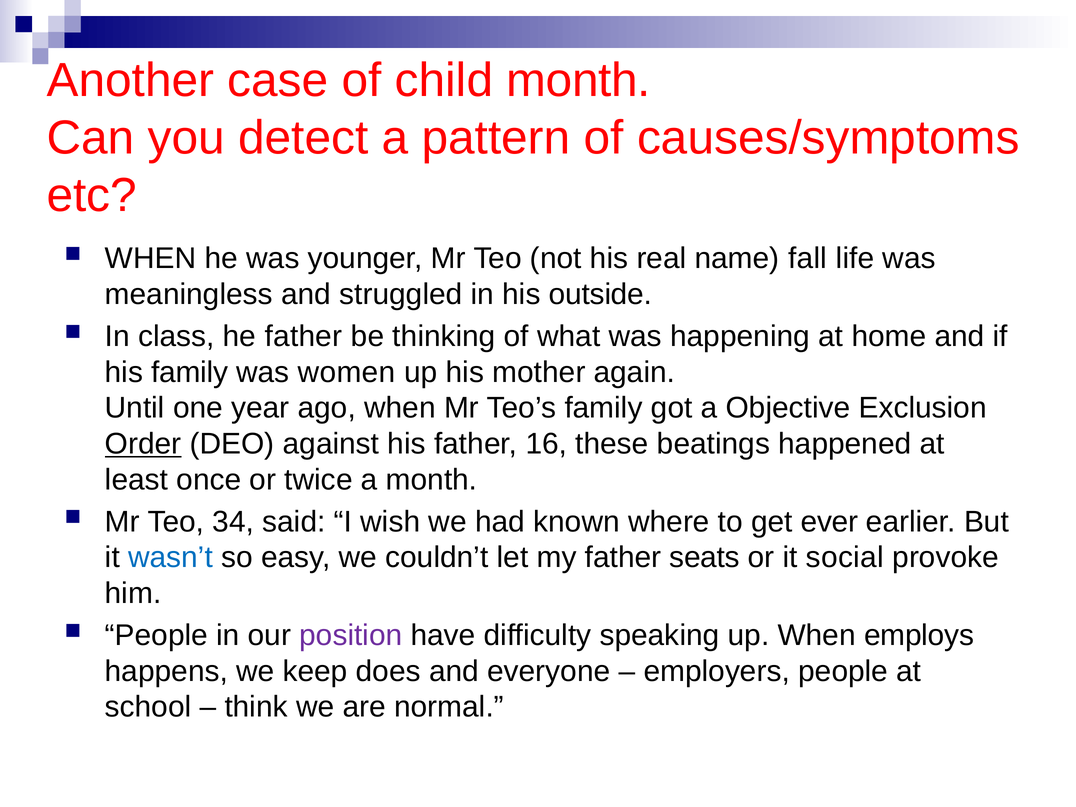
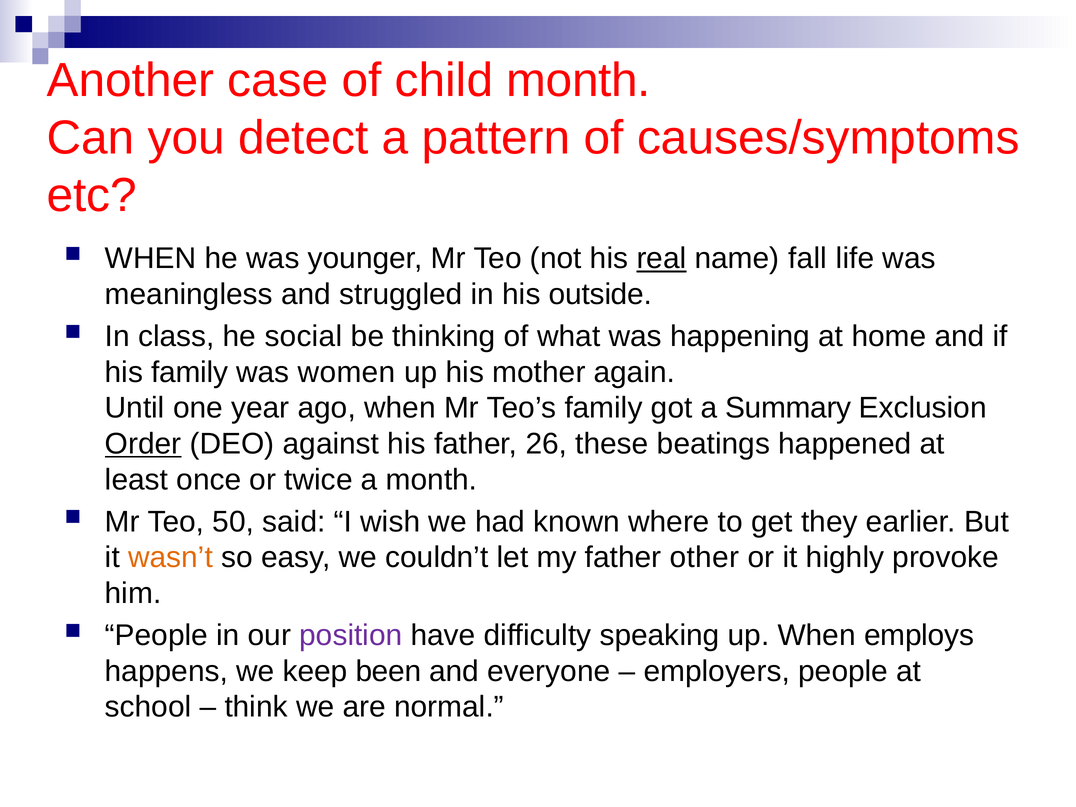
real underline: none -> present
he father: father -> social
Objective: Objective -> Summary
16: 16 -> 26
34: 34 -> 50
ever: ever -> they
wasn’t colour: blue -> orange
seats: seats -> other
social: social -> highly
does: does -> been
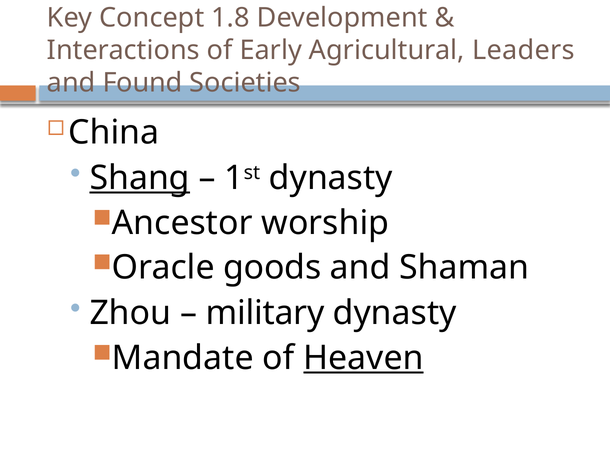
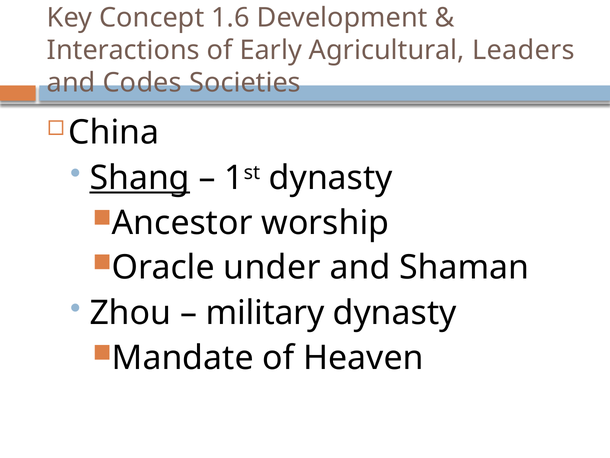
1.8: 1.8 -> 1.6
Found: Found -> Codes
goods: goods -> under
Heaven underline: present -> none
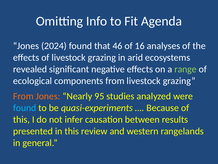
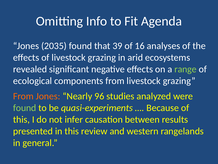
2024: 2024 -> 2035
46: 46 -> 39
95: 95 -> 96
found at (25, 108) colour: light blue -> light green
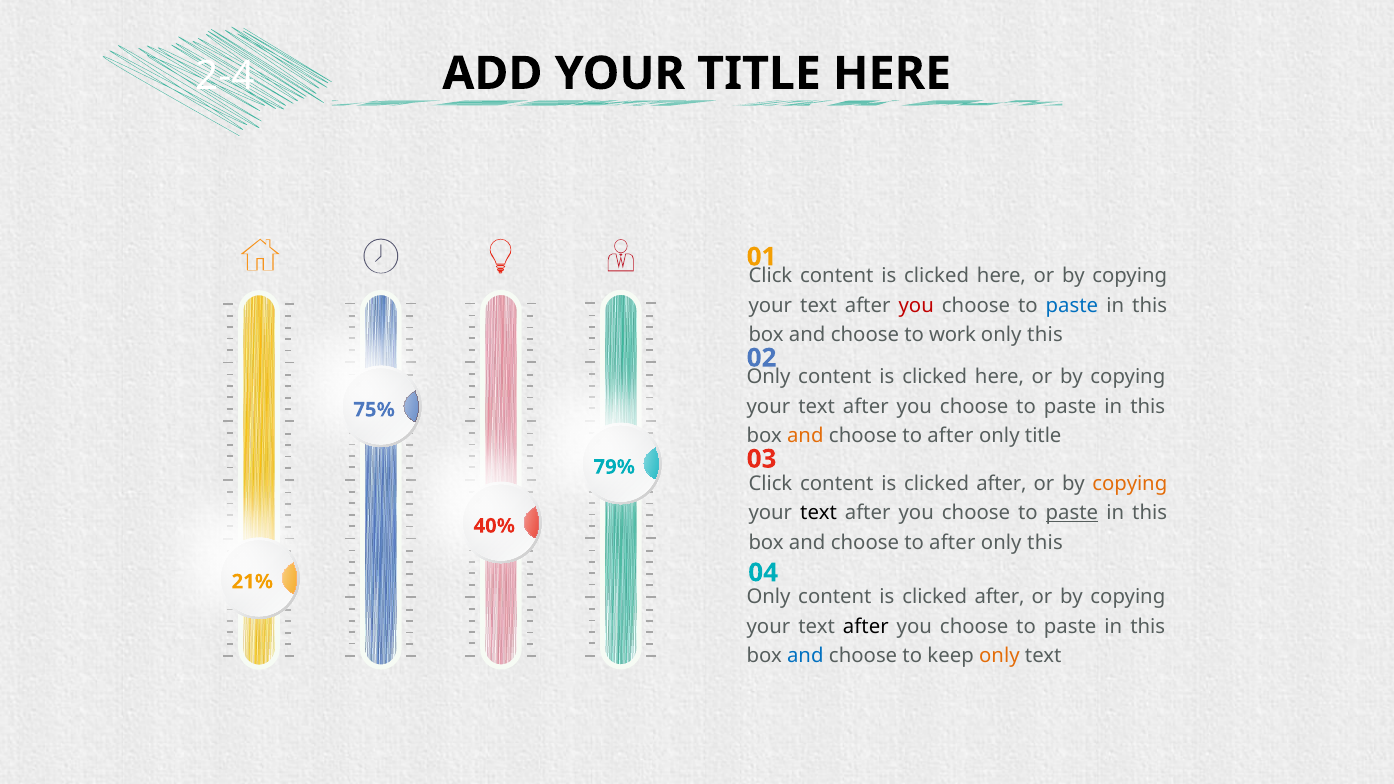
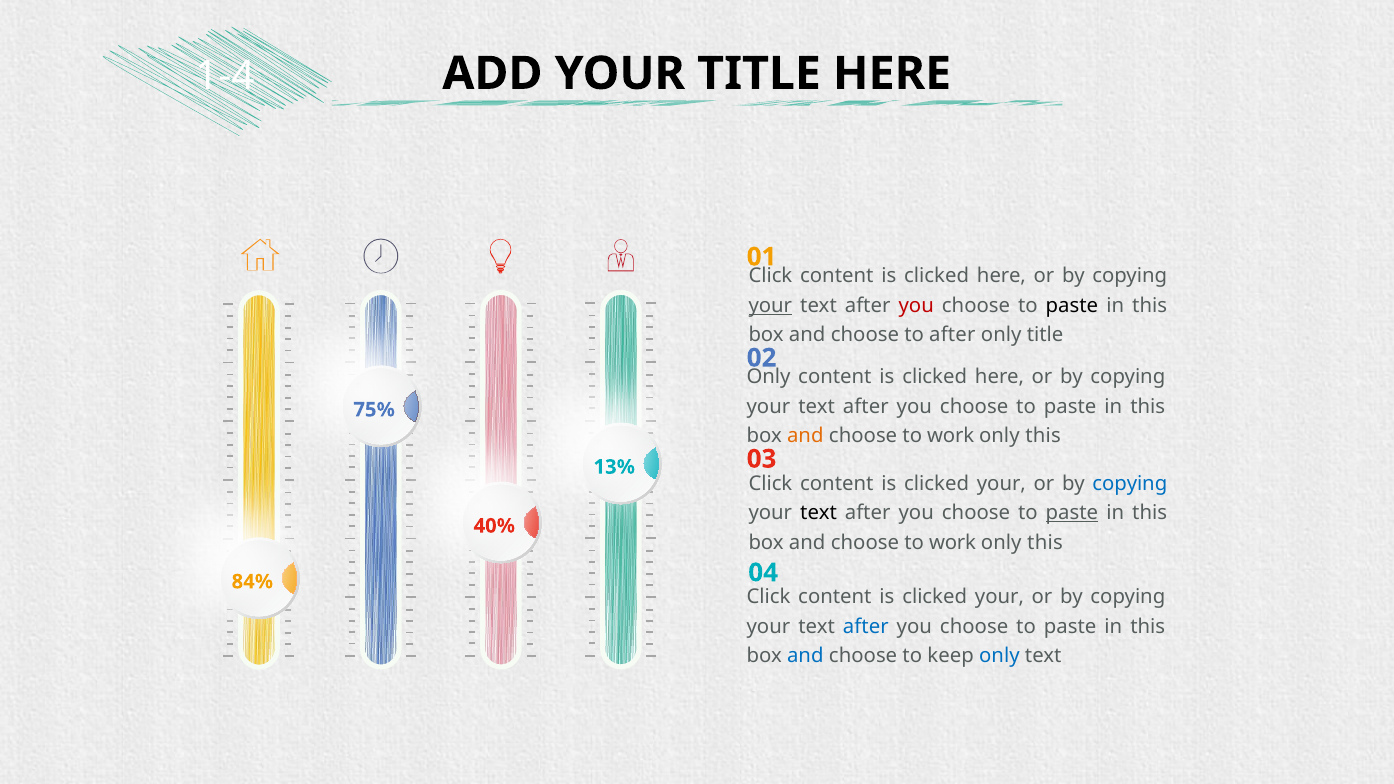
2-4: 2-4 -> 1-4
your at (770, 305) underline: none -> present
paste at (1072, 305) colour: blue -> black
to work: work -> after
this at (1045, 335): this -> title
after at (950, 436): after -> work
title at (1043, 436): title -> this
79%: 79% -> 13%
after at (1001, 484): after -> your
copying at (1130, 484) colour: orange -> blue
after at (952, 542): after -> work
21%: 21% -> 84%
Only at (769, 597): Only -> Click
after at (1000, 597): after -> your
after at (866, 626) colour: black -> blue
only at (999, 656) colour: orange -> blue
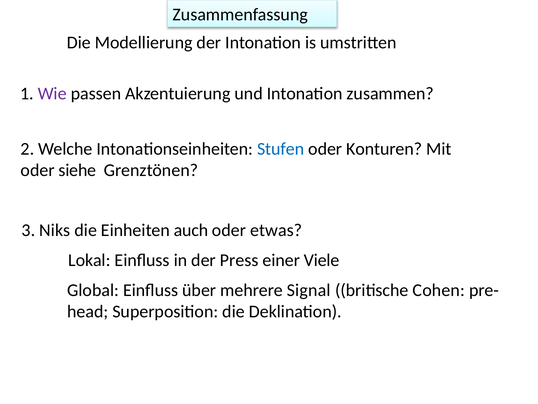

**Task goal**
Please write out every line of the rows above exactly as they appear, leaving out the pictures.

**Answer to this exercise**
real underline: none -> present
he father: father -> social
Objective: Objective -> Summary
16: 16 -> 26
34: 34 -> 50
ever: ever -> they
wasn’t colour: blue -> orange
seats: seats -> other
social: social -> highly
does: does -> been
1.8: 1.8 -> 1.6
Found: Found -> Codes
goods: goods -> under
Heaven underline: present -> none
2024: 2024 -> 2035
46: 46 -> 39
95: 95 -> 96
found at (25, 108) colour: light blue -> light green
2-4: 2-4 -> 1-4
your at (770, 305) underline: none -> present
paste at (1072, 305) colour: blue -> black
to work: work -> after
this at (1045, 335): this -> title
after at (950, 436): after -> work
title at (1043, 436): title -> this
79%: 79% -> 13%
after at (1001, 484): after -> your
copying at (1130, 484) colour: orange -> blue
after at (952, 542): after -> work
21%: 21% -> 84%
Only at (769, 597): Only -> Click
after at (1000, 597): after -> your
after at (866, 626) colour: black -> blue
only at (999, 656) colour: orange -> blue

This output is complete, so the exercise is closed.